For all Howard’s bluster about Australia being "swamped" by hordes of "illegal" boat people, Australia is simply too far away from the regions of the world in which refugees are created to be a realistic choice for most. Four hundred and fifty traumatized people at Christmas Island are a tiny fraction of the estimated 2.6 million Afghan refugees, most of whom languish in squalid camps in Iran and Pakistan. Australia admits around 10,000 refugees per year, most via an overseas settlement program and very few are allowed asylum after arriving by boat or plane. Most of the burden of caring for refugees falls onto Third World countries.

Howard’s racism also mirrors that of other western governments, many of which have cut their contributions to the United Nations High Commission for Refugees. (Last year, UNHCR had a shortfall of US$100 million for its existing projects.) Howard’s racism is underlined by his silence on the presence in Australia of up to 55,000 Britons, Americans and others who have overstayed their visitors’ visas.
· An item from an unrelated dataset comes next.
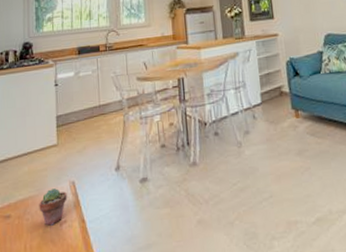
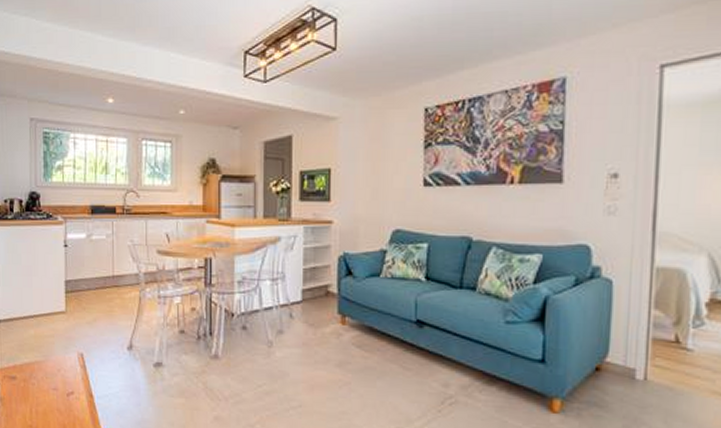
potted succulent: present [39,188,67,226] -> none [45,357,75,394]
None of these is ever locked up in the country’s immigration "detention centres" (read prisons) but then they have the advantage of being born with white skins.

Howard also rants about the nefarious activities of "people smugglers" who bring refugees to Australia by boat, implying that they are the root cause of the problem. In fact, there are perhaps forty million refugees and other "displaced persons" in the world and if the activities of the "smugglers" were curtailed, the problem would not be any smaller.

Howard also conveniently forgets that Australia is a signatory to the 1951 UN Convention on Refugees and the 1967 Protocol. As such, the country is duty bound to accept as refugees any who arrive here fearing persecution in their home country, regardless of whether they arrive here without a passport or other documents. Howard claims that "illegal" arrivals are "jumping the queue" but there is not and never was any queue.

Australia is also the only developed country in the world with a policy of "mandatory detention" of asylum seekers who arrive without papers. Such people - including children - are locked up in medium security prisons, often in remote and inhospitable locations. Sometimes they spend years behind razor wire while their applications are processed. In recent times, inmates have staged strikes and hunger strikes to draw attention to their plight. Former Prime Minister Malcolm Fraser has called the detention centres "hell holes" and the Anglican Bishop of Perth called them concentration camps. In one incident last year, a three-year-old child was put in irons and in another a leading official of the private company that runs the centres handcuffed a man to a bed frame and beat him with a truncheon. The centres are overcrowded and often unsanitary, yet Australian Corrections Management - a subsidiary of the American private prison operator Wackenhutt - makes a nice profit from this human misery. One estimate is that it costs the taxpayers AUS$170 per night to house the detainees; enough to put them up in luxury at the Hilton Hotel.

Back in 1937, John Howard’s political ancestor, Bob Menzies earned himself the soubriquet of "Pig Iron Bob" because of his attempt to force Port Kembla waterside workers to load the Dalfram with scrap steel for Japan. The "wharfies" [dock-workers-ed.] refused because they feared that the Japanese government would use the steel to make bombs and shells for use in its invasion of China. Howard has now deployed Australian warships in a "shield of steel" across the Indian Ocean. Like Menzies, he will be remembered as a reactionary racist armoured behind invincible ignorance.

Campaigners for refugee rights are more determined than ever to end this shameful blot on humanity and are confident that once the real facts are made known, that Howard’s support will wane.